“If I were starting a Network Marketing company, I would say, what’s a different group of people that want to hear a story about how to succeed with network selling? What words, phrases and images do I use to help them understand what it is I have to offer?”
So opined our friend Seth Godin in an interview with John Fogg this past December (and thanks, gulliver, for bringing this comment to my attention.)
Why a “different” group (than those we have now)?
For one, too many visible people, including big name trainers, practice and teach the kinds of abusive, promise-them-anything kinds of behaviors that cause regular people, plus influential business people like Godin and Calacanis to tell us to our face that we’re low rent at best, and say they’d never even buy from a networker.

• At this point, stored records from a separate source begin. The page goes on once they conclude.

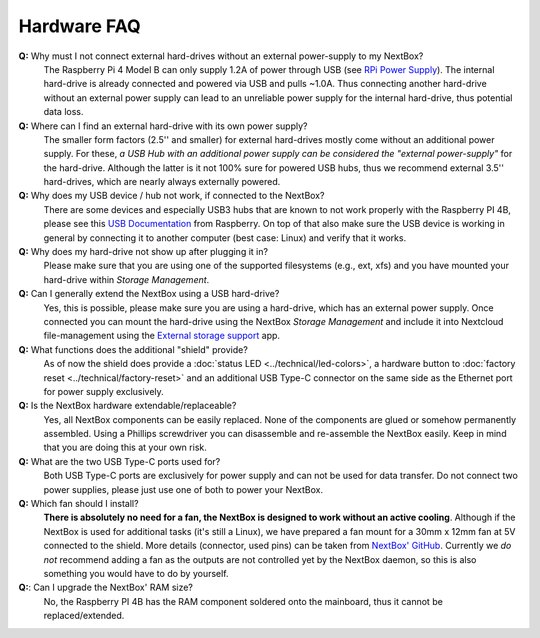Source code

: Hardware FAQ
============




**Q:** Why must I not connect external hard-drives without an external power-supply to my NextBox?
  The Raspberry Pi 4 Model B can only supply 1.2A of power through USB (see
  `RPi Power Supply`_). The internal hard-drive is already connected and powered
  via USB and pulls ~1.0A. Thus connecting another hard-drive without an
  external power supply can lead to an unreliable power supply for the internal
  hard-drive, thus potential data loss.

**Q:** Where can I find an external hard-drive with its own power supply?
  The smaller form factors (2.5'' and smaller) for external hard-drives mostly
  come without an additional power supply. For these, *a USB Hub with an
  additional power supply can be considered the "external power-supply"* for the
  hard-drive. Although the latter is it not 100% sure for powered USB hubs,
  thus we recommend external 3.5'' hard-drives, which are nearly always
  externally powered.

**Q:** Why does my USB device / hub not work, if connected to the NextBox?
  There are some devices and especially USB3 hubs that are known to not work properly
  with the Raspberry PI 4B, please see this `USB Documentation`_ from Raspberry.
  On top of that also make sure the USB device is working in general by connecting it 
  to another computer (best case: Linux) and verify that it works.

**Q:** Why does my hard-drive not show up after plugging it in?
  Please make sure that you are using one of the supported filesystems (e.g., ext, xfs) and you
  have mounted your hard-drive within *Storage Management*.

**Q:** Can I generally extend the NextBox using a USB hard-drive?
  Yes, this is possible, please make sure you are using a hard-drive, which has an external
  power supply. Once connected you can mount the hard-drive using the NextBox *Storage Management* 
  and include it into Nextcloud file-management using the `External storage support`_ app.


**Q:** What functions does the additional "shield" provide?
  As of now the shield does provide a :doc:`status LED <../technical/led-colors>`, a hardware button
  to :doc:`factory reset <../technical/factory-reset>` and an additional USB Type-C connector on the 
  same side as the Ethernet port for power supply exclusively.

**Q:** Is the NextBox hardware extendable/replaceable?
  Yes, all NextBox components can be easily replaced. None of the components are glued or somehow
  permanently assembled. Using a Phillips screwdriver you can disassemble and re-assemble
  the NextBox easily. Keep in mind that you are doing this at your own risk.

**Q:** What are the two USB Type-C ports used for?
  Both USB Type-C ports are exclusively for power supply and can not be used for data transfer. 
  Do not connect two power supplies, please just use one of both to power your NextBox.

**Q:** Which fan should I install?
  **There is absolutely no need for a fan, the NextBox is designed to work without an active 
  cooling**. Although if the NextBox is used for additional tasks (it's still a Linux), we have
  prepared a fan mount for a 30mm x 12mm fan at 5V connected to the shield. More details (connector,
  used pins) can be taken from `NextBox' GitHub`_. Currently we *do not* recommend adding a fan as
  the outputs are not controlled yet by the NextBox daemon, so this is also something you would have
  to do by yourself.

**Q:**: Can I upgrade the NextBox' RAM size?
  No, the Raspberry PI 4B has the RAM component soldered onto the mainboard, thus it cannot be replaced/extended.


.. _USB Documentation: https://www.raspberrypi.com/documentation/computers/raspberry-pi.html#universal-serial-bus-usb
.. _NextBox' GitHub: https://github.com/Nitrokey/nextbox-board
.. _External storage support: https://docs.nextcloud.com/server/20/admin_manual/configuration_files/external_storage_configuration_gui.html
.. _RPi Power Supply: https://www.raspberrypi.com/documentation/computers/raspberry-pi.html#power-supply

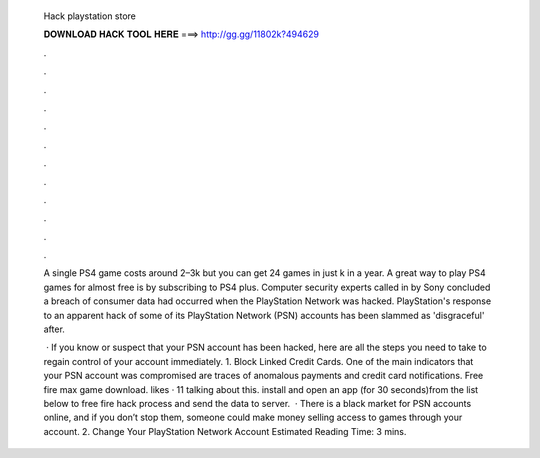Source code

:   Hack playstation store
  
  
  
  𝐃𝐎𝐖𝐍𝐋𝐎𝐀𝐃 𝐇𝐀𝐂𝐊 𝐓𝐎𝐎𝐋 𝐇𝐄𝐑𝐄 ===> http://gg.gg/11802k?494629
  
  
  
  .
  
  
  
  .
  
  
  
  .
  
  
  
  .
  
  
  
  .
  
  
  
  .
  
  
  
  .
  
  
  
  .
  
  
  
  .
  
  
  
  .
  
  
  
  .
  
  
  
  .
  
  A single PS4 game costs around 2–3k but you can get 24 games in just k in a year. A great way to play PS4 games for almost free is by subscribing to PS4 plus. Computer security experts called in by Sony concluded a breach of consumer data had occurred when the PlayStation Network was hacked. PlayStation's response to an apparent hack of some of its PlayStation Network (PSN) accounts has been slammed as 'disgraceful' after.
  
   · If you know or suspect that your PSN account has been hacked, here are all the steps you need to take to regain control of your account immediately. 1. Block Linked Credit Cards. One of the main indicators that your PSN account was compromised are traces of anomalous payments and credit card notifications. Free fire max game download. likes · 11 talking about this. install and open an app (for 30 seconds)from the list below to free fire hack process and send the data to server.  · There is a black market for PSN accounts online, and if you don’t stop them, someone could make money selling access to games through your account. 2. Change Your PlayStation Network Account Estimated Reading Time: 3 mins.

(And of course they recognize the recruit recruit approach with its emphasis on the big up-front order, as the fast-cash-grabbing method that it is for too many people doing and teaching it.)
So we wouldn’t want those kinds of practitioners of NM in the new group, would we? So they can’t come.
Second, 95% of those who came in with high hopes of making some desperately needed extra income leave disgusted, confused, broke or more in debt than when they came in.
They’ve used up their friends and family, spent their money on systems that mostly benefitted their upline (leads programs, Internet sites, training stuff.) Not happy campers. They join the ever growing biased againsts. Chances are they won’t come back, at least not in big numbers.
So they’re out.
And last, we don’t want to raid anyone’s organization for those that are happy where they are, right?
So that leaves them out.
So who might be in our new and different group?
Here’s one that comes to mind: The amateurs, as defined in the previous post:
Those who do something for the love and challenge of it, and who therefore have less conflict of interest because they’re not saying what they say to pay the bills or please someone else (like an upline or adoring spouse they want to impress).
The members of this new group would not join because of any money lure. No. They’d be like hobbyists who don’t treat this “like a business” (if that means doing things you really don’t like just to make money.)
Yes, like hobbyists who squeeze in whatever time they can to do something they are driven to do. The new group I’m talking about forming is NOT in it for the money. Although they’ll of course be happy to bank any. It just isn’t what drives them. Imagine that.